*** Opening of RAW DATA ***
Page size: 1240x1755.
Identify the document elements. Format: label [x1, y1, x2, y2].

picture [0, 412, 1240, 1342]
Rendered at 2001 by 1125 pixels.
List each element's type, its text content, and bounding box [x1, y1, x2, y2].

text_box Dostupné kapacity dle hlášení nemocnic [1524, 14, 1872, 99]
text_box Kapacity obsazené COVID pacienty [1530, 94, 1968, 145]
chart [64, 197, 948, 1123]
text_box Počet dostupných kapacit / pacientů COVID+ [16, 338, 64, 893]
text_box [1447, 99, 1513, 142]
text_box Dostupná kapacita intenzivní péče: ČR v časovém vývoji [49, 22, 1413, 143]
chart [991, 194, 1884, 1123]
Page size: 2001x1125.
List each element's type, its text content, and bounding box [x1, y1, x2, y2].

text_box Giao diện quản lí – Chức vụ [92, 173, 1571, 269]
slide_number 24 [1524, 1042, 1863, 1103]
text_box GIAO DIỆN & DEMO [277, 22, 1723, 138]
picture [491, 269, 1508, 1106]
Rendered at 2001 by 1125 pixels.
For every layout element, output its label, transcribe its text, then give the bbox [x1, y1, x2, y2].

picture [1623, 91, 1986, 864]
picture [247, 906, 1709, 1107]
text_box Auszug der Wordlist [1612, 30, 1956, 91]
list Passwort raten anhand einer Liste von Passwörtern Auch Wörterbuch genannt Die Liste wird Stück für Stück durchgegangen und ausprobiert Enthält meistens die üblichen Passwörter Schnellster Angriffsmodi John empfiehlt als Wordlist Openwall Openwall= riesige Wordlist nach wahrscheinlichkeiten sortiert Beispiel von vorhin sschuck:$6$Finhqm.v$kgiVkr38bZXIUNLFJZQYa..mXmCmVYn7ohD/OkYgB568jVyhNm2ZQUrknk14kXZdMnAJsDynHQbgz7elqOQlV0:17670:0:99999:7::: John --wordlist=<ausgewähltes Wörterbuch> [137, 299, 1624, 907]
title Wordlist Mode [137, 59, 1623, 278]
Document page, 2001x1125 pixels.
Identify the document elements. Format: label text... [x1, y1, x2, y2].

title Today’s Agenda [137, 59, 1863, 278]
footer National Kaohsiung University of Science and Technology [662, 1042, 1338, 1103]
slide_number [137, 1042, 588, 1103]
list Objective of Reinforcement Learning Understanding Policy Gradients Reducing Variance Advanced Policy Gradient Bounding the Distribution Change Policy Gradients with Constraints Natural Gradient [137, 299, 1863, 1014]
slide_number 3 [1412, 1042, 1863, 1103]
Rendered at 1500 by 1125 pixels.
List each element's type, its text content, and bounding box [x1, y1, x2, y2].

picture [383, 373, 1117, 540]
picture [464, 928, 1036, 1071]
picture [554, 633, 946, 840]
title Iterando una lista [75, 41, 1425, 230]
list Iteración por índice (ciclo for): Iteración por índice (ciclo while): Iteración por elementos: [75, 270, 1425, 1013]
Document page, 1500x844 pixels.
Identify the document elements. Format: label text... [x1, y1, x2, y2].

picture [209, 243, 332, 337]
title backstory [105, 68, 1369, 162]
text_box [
*** Close of RAW DATA ***
Please give again only the lines from the start of the material through the line holding "Rendered at 1500 by 1125 pixels.", exactly as they are written.

- **WRITTEN ANSWER**:
Page size: 1240x1755.
Identify the document elements. Format: label [x1, y1, x2, y2].

picture [0, 412, 1240, 1342]
Rendered at 2001 by 1125 pixels.
List each element's type, its text content, and bounding box [x1, y1, x2, y2].

text_box Dostupné kapacity dle hlášení nemocnic [1524, 14, 1872, 99]
text_box Kapacity obsazené COVID pacienty [1530, 94, 1968, 145]
chart [64, 197, 948, 1123]
text_box Počet dostupných kapacit / pacientů COVID+ [16, 338, 64, 893]
text_box [1447, 99, 1513, 142]
text_box Dostupná kapacita intenzivní péče: ČR v časovém vývoji [49, 22, 1413, 143]
chart [991, 194, 1884, 1123]
Page size: 2001x1125.
List each element's type, its text content, and bounding box [x1, y1, x2, y2].

text_box Giao diện quản lí – Chức vụ [92, 173, 1571, 269]
slide_number 24 [1524, 1042, 1863, 1103]
text_box GIAO DIỆN & DEMO [277, 22, 1723, 138]
picture [491, 269, 1508, 1106]
Rendered at 2001 by 1125 pixels.
For every layout element, output its label, transcribe its text, then give the bbox [x1, y1, x2, y2].

picture [1623, 91, 1986, 864]
picture [247, 906, 1709, 1107]
text_box Auszug der Wordlist [1612, 30, 1956, 91]
list Passwort raten anhand einer Liste von Passwörtern Auch Wörterbuch genannt Die Liste wird Stück für Stück durchgegangen und ausprobiert Enthält meistens die üblichen Passwörter Schnellster Angriffsmodi John empfiehlt als Wordlist Openwall Openwall= riesige Wordlist nach wahrscheinlichkeiten sortiert Beispiel von vorhin sschuck:$6$Finhqm.v$kgiVkr38bZXIUNLFJZQYa..mXmCmVYn7ohD/OkYgB568jVyhNm2ZQUrknk14kXZdMnAJsDynHQbgz7elqOQlV0:17670:0:99999:7::: John --wordlist=<ausgewähltes Wörterbuch> [137, 299, 1624, 907]
title Wordlist Mode [137, 59, 1623, 278]
Document page, 2001x1125 pixels.
Identify the document elements. Format: label text... [x1, y1, x2, y2].

title Today’s Agenda [137, 59, 1863, 278]
footer National Kaohsiung University of Science and Technology [662, 1042, 1338, 1103]
slide_number [137, 1042, 588, 1103]
list Objective of Reinforcement Learning Understanding Policy Gradients Reducing Variance Advanced Policy Gradient Bounding the Distribution Change Policy Gradients with Constraints Natural Gradient [137, 299, 1863, 1014]
slide_number 3 [1412, 1042, 1863, 1103]
Rendered at 1500 by 1125 pixels.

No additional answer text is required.